(Text block)

# My Aro comm, just finish moving its downstair



## hondas3000

It is a night mare to move these big fish, especially the 20" stingray, with the tank 30" high I can't reach the bottom. Now everyone is healthy and eating just waiting for bigger tank.


----------



## 2wheelsx2

Did you move the whole tank downstairs, or just the fish? Just curious as I have to move my 125 g in the not so distant future while we reno part of the basement and am gathering ideas. Nice looking setup.


----------



## snow

Looks awsome.
But I can see why you are selling that angel, he doesn't fit in there with the rest of the fish,lol.


----------



## jamez&becca

thats some beautiful fish u have there how big is that tank


----------



## `GhostDogg´

WOW!!!
That's a great collection!!!
Keep us posted.

Are you keeping this 1 bare bottom?

(End Text block)
(Records supplied)

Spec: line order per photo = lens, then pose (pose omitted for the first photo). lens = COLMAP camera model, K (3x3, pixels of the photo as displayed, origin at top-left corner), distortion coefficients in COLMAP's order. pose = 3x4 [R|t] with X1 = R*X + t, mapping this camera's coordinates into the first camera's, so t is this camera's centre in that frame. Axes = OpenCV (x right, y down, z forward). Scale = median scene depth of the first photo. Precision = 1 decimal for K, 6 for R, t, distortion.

(End Records supplied)
(Records supplied)

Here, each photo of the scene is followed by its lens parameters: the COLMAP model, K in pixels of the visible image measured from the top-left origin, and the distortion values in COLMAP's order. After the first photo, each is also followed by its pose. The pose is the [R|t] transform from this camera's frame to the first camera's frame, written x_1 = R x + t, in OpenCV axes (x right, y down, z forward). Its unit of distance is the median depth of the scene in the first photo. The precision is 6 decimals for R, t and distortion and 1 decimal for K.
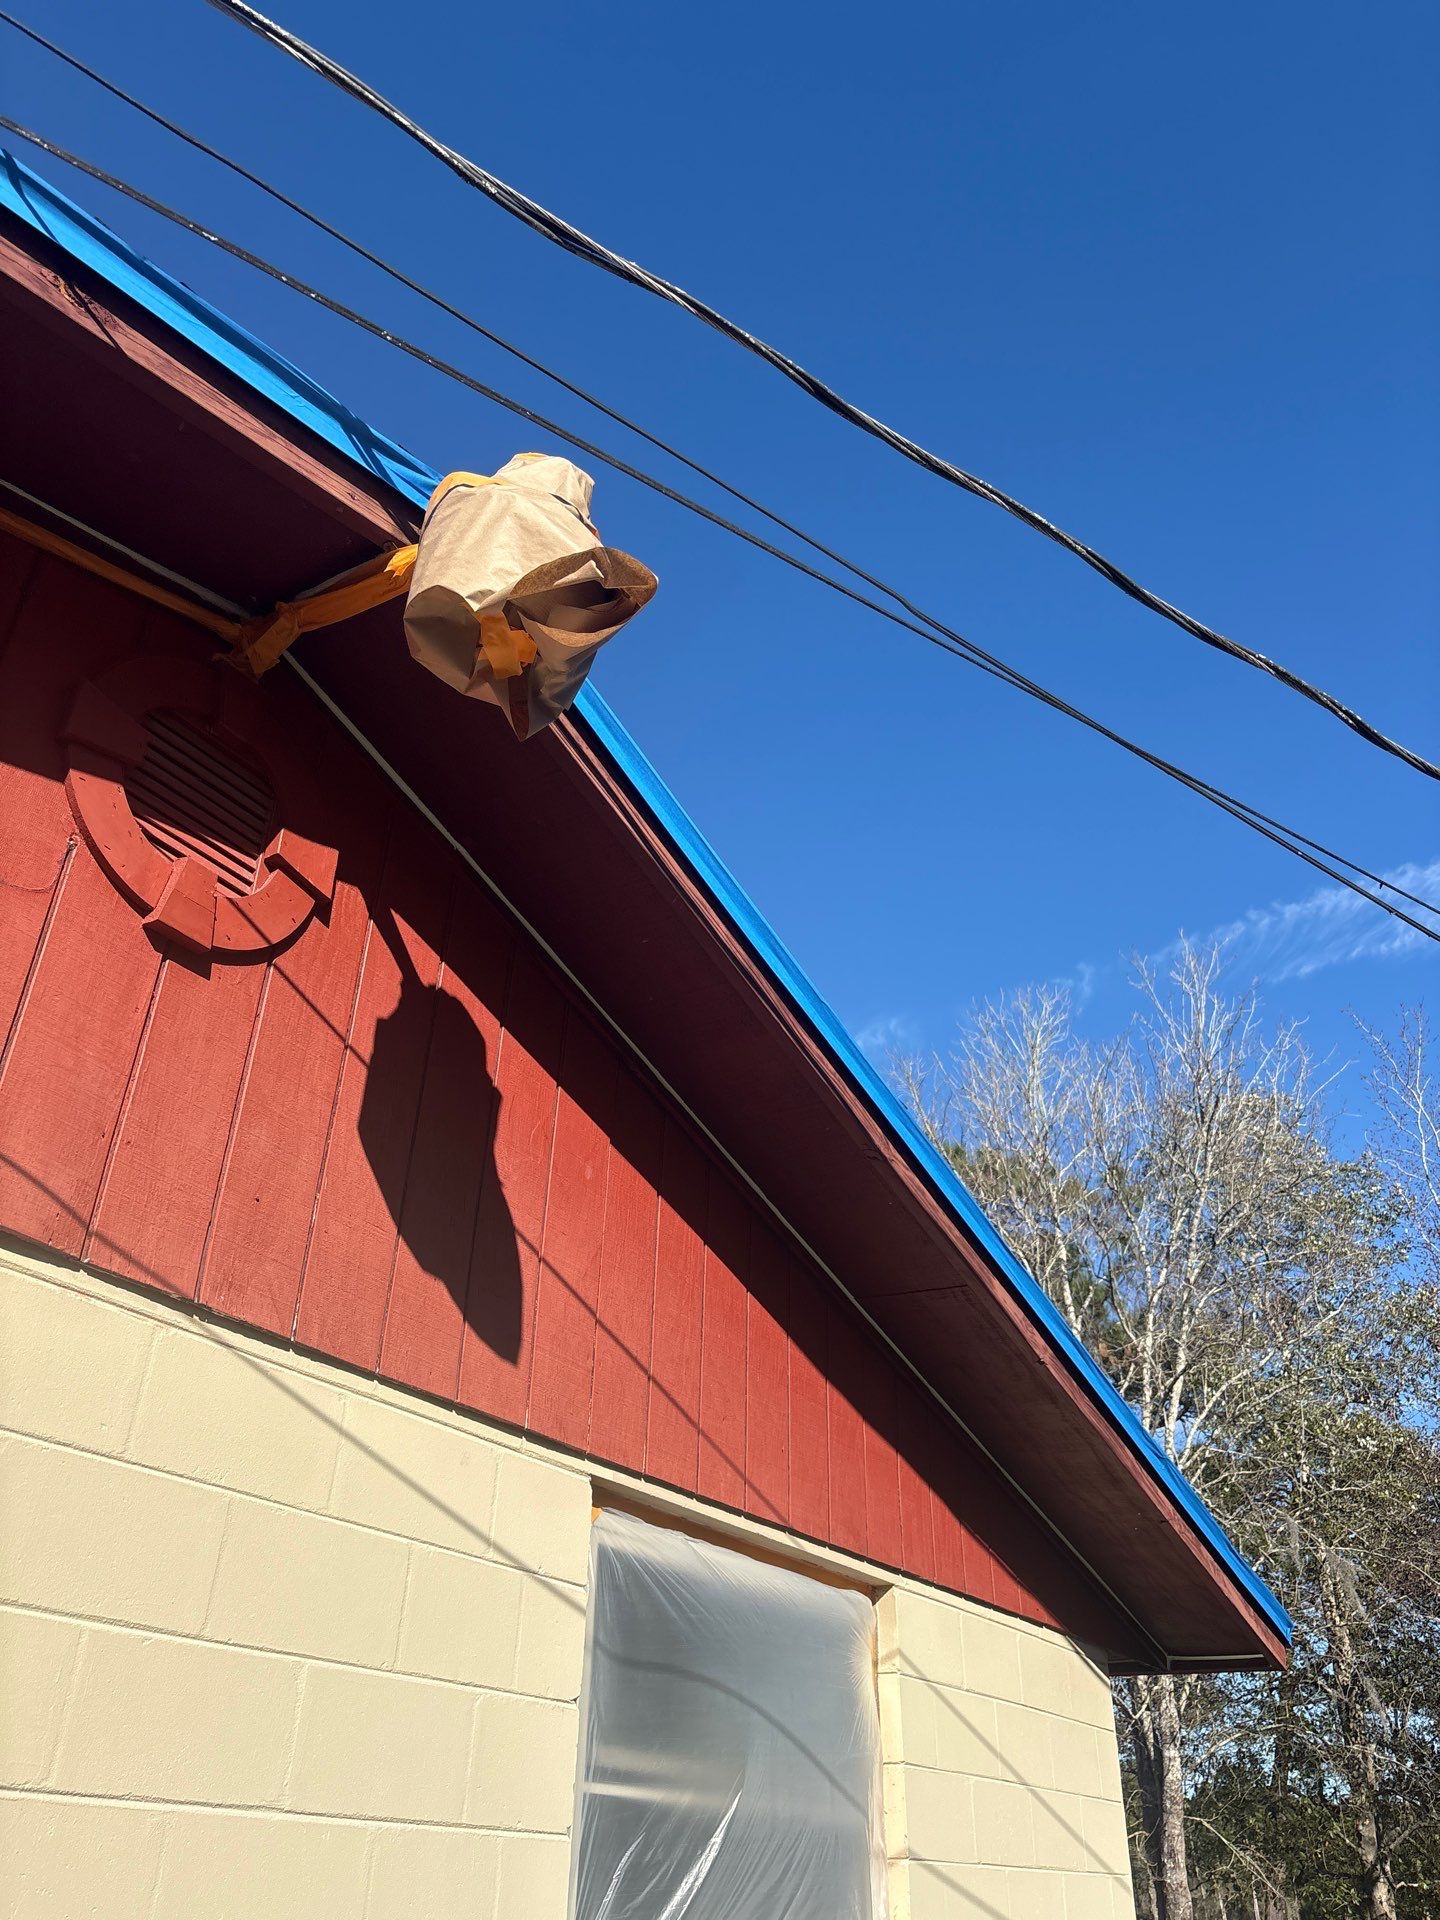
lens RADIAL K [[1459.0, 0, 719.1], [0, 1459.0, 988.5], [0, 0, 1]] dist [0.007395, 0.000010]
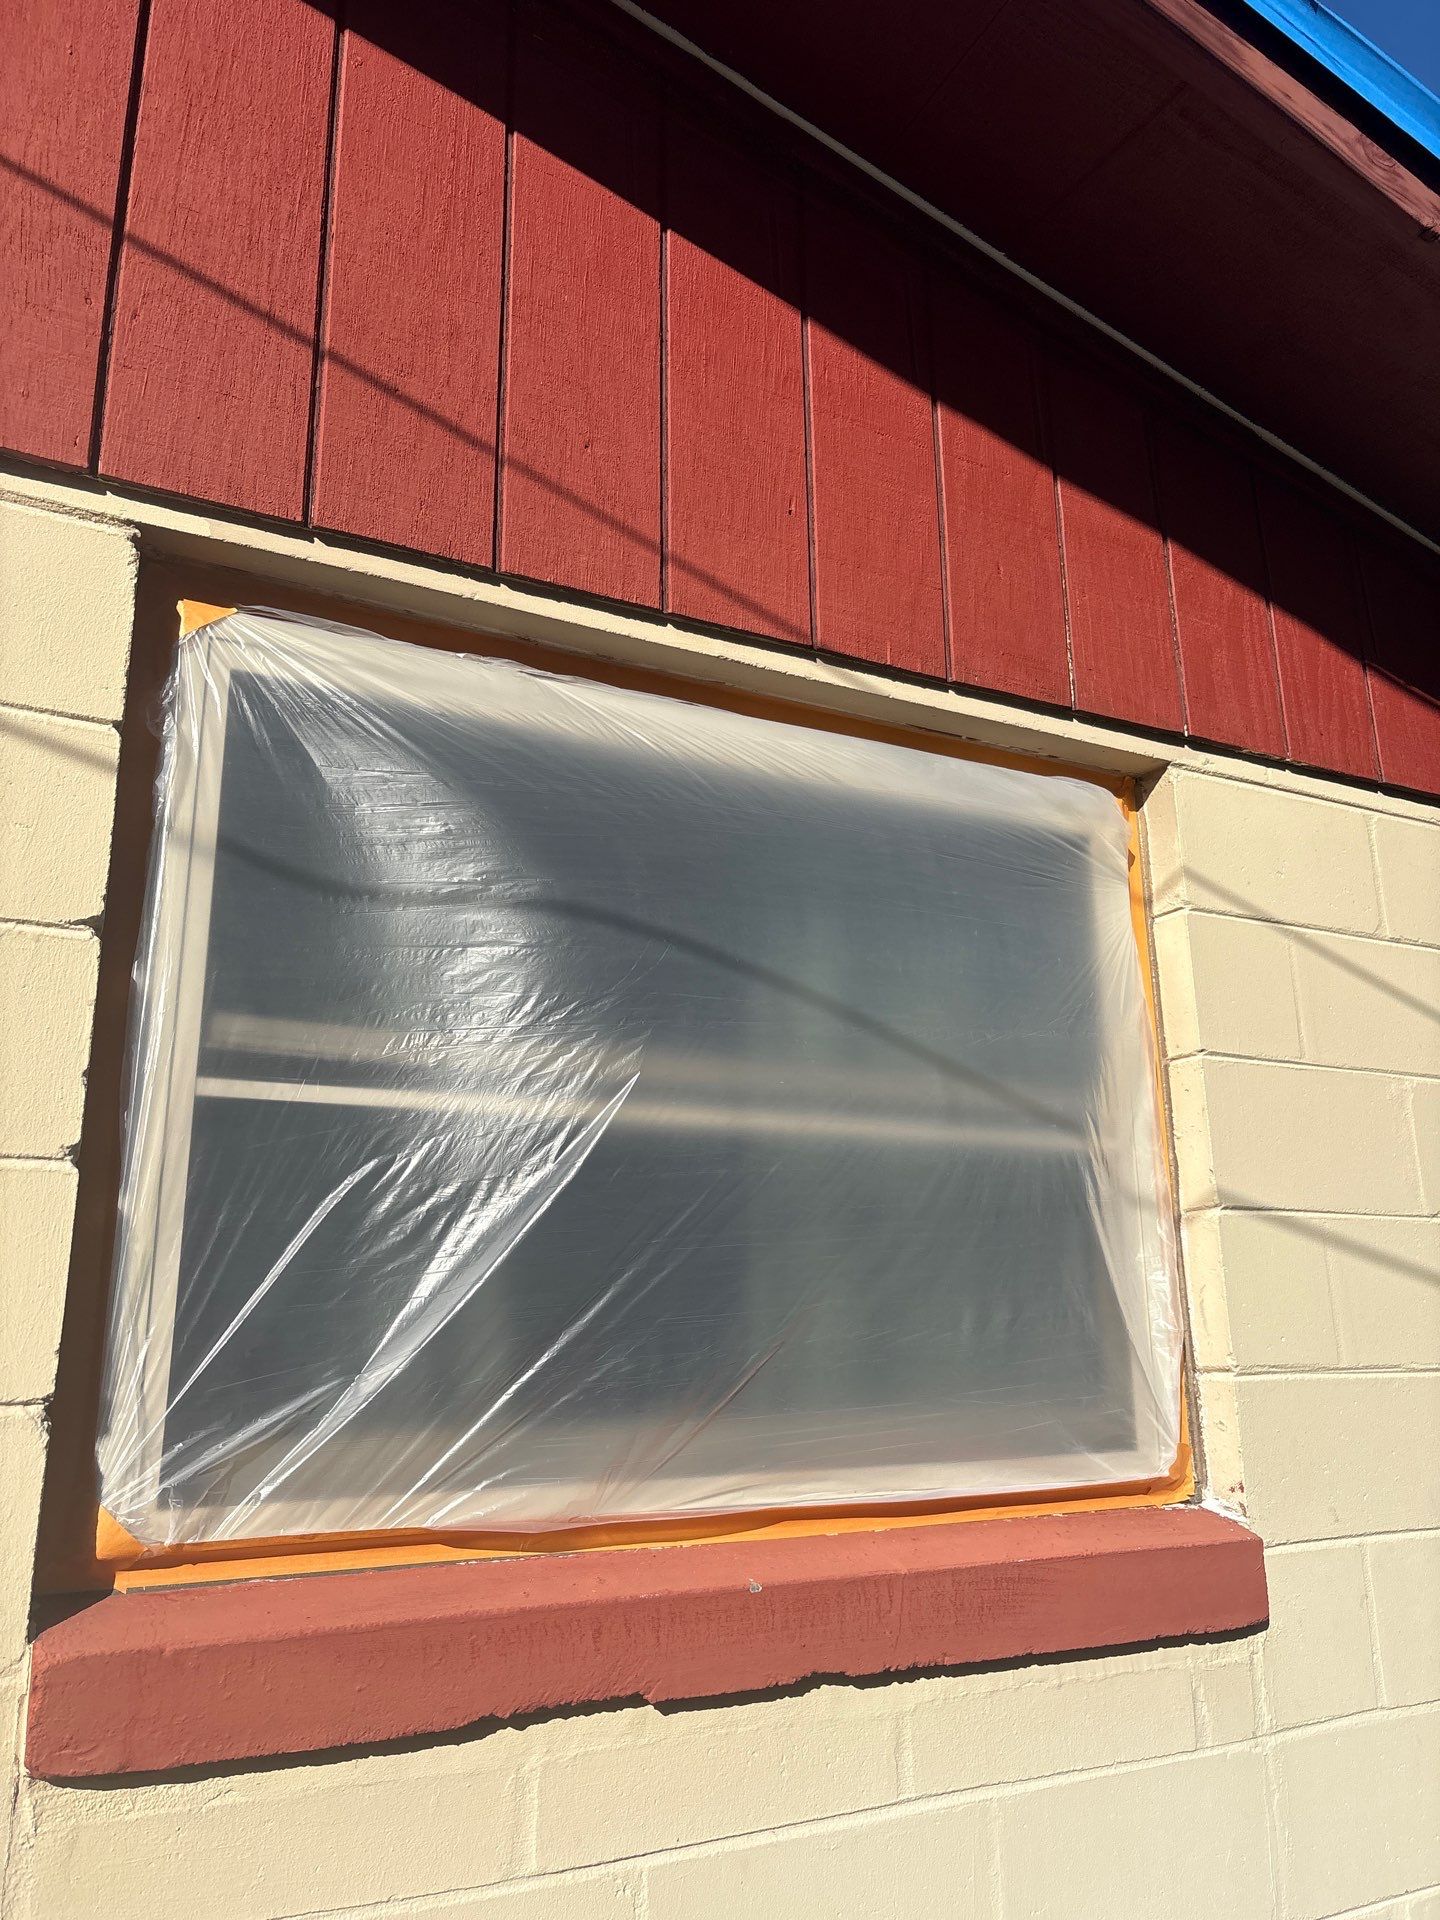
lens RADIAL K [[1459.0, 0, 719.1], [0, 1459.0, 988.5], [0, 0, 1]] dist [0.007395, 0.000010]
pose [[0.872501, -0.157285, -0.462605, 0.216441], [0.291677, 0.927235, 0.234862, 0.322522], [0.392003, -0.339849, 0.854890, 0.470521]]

(End Records supplied)

= Using the information =
**a)** Answer each question about the aquarium thread on its own line.
(i) How long is the stingray?
(ii) What size tank does 2wheelsx2 have to move?
(iii) Which fish does snow say doesn't fit in with the rest?
**b)** Please carry on the aquarium thread from its last post.

= Answers to the tasks =
**a)**
(i) 20"
(ii) 125 g
(iii) The angel

**b)**
----------



## Ursus sapien

wicked collection and set-up


----------



## hondas3000

2wheelsx2 said:


> Did you move the whole tank downstairs, or just the fish? Just curious as I have to move my 125 g in the not so distant future while we reno part of the basement and am gathering ideas. Nice looking setup.


Moving the whole tank and 1/4 of the old water as well. I have to use 8 44L bucket to hold water and aro, catching loaches and stingray out of this tank is no fun. My red aro jump and hit the floor and its like 5ft high, lucky no damage or drop scale.



jamez&becca said:


> thats some beautiful fish u have there how big is that tank


 it is 180G tank but custom build so its only 5ft and 30" high. I do need to build a plywood tank with 3ft deep soon.


----------



## hondas3000

`GhostDogg´ said:


> WOW!!!
> That's a great collection!!!
> Keep us posted.
> 
> Are you keeping this 1 bare bottom?


My ray never like substance and bare tank make easy cleaning too. I do paint it black on the back and bottom though. Will add more aro if I can find similar size.


----------



## target

Those are some big fish to move.


----------



## eternity302

those are some amazing fish u got there!


----------



## m_class2g

very nice looking comm tank! 

your red looks to have a lot of potential by judging from his gill plates. maju red?


----------



## hondas3000

m_class2g said:


> very nice looking comm tank!
> 
> your red looks to have a lot of potential by judging from his gill plates. maju red?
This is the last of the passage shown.